> _Фрагмент текста_
———

Убить и угрызаться — это психологично и глубоко. Кричать «в Москву, в Москву. В Москвууууу!» и сидеть при этом дома — достойно и неоднозначно. Уйти от мужа, бросив одного ребенка, вернуться к нему, родив другого от любовника, снова уйти, наплевать на обоих детей, страшно страдать и назло любовнику лечь на рельсы — еще более неоднозначно. Изменить только одному мужу, в связи с этим утопиться и стать лучом света в темном царстве однозначно, зато протестно. Портить нормальным людям жизнь, бурчать, ворчать и ненавидеть все и вся, влюбиться в чуть ли не воплощение всего обненавиженного и помереть от сепсиса — трагично и поучительно. И так далее. И тому подобное. Каждая вещь по отдельности и в самом деле шедевр. Смачно. Ярко. Подробно. Правдиво. Смело и ново. Убивали старушек-процентщиц? Убивали. И отцов убивали. И отцы с сыновьями дам не могли поделить. И с ума сходили. И неверные дамы топились и бросались под паровозы. И девицы с разбитыми мечтами и сломанными крыльями ползли к родительским порогам, не став великими актрисами и пианистками. И чиновники чиновничали, сатрапы сатрапствовали, развратники развратничали, а страдальцы страдали и хотели в Москву.

———

> _Цель задания_
Подхватите ироничный текст о литературных героях и их страданиях сразу после последнего приведенного предложения и продолжите его в той же манере.

> _Предоставленные данные_
———

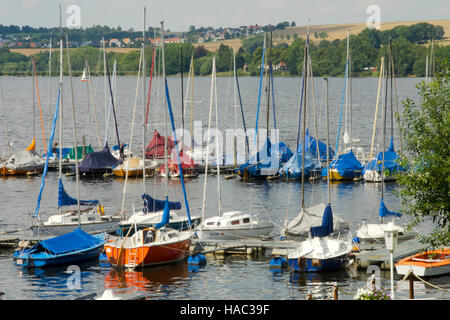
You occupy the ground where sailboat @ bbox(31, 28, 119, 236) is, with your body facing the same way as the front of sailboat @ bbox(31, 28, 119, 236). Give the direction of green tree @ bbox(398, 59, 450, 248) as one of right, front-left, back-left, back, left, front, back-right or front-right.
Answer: left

———

> _Ответ_
Все правда, а в итоге Российская империя, если судить о ней по великой русской классике, выходит чем-то серым, кошмарным, грязным, заселенным сплошь людьми маленькими, людьми лишними и людьми ненормальными и душевнобольными.

Только вот непонятно, куда канули грибоедовы, бенкендорфы, боткины, пироговы, лазаревы, беллинсгаузены, бородины, менделеевы, чайковские, монферраны, толли, колчаки, скобелевы, да просто нормальные люди? Со своими нормальными, человеческими проблемами и радостями. И с чего это иноземные послы ждали, пока русский государь рыбку ловит? И кто это всяких там мариинок настроил и в них танцы прыгал и арии пел? Или даже про старушек и идиотов успешно писал и бурлаков рисовал. Нет этого. Не показано. Оставлено за кадром. Чацких — нате в количестве! Грибоедовых — не дождетесь! В итоге объективность уподобляется порожденной вдохновением одного из кэртианских фанфикеров «беспозвоночной кошке». Усы, лапы, хвост, уши, шерсть… А позвоночника и нету.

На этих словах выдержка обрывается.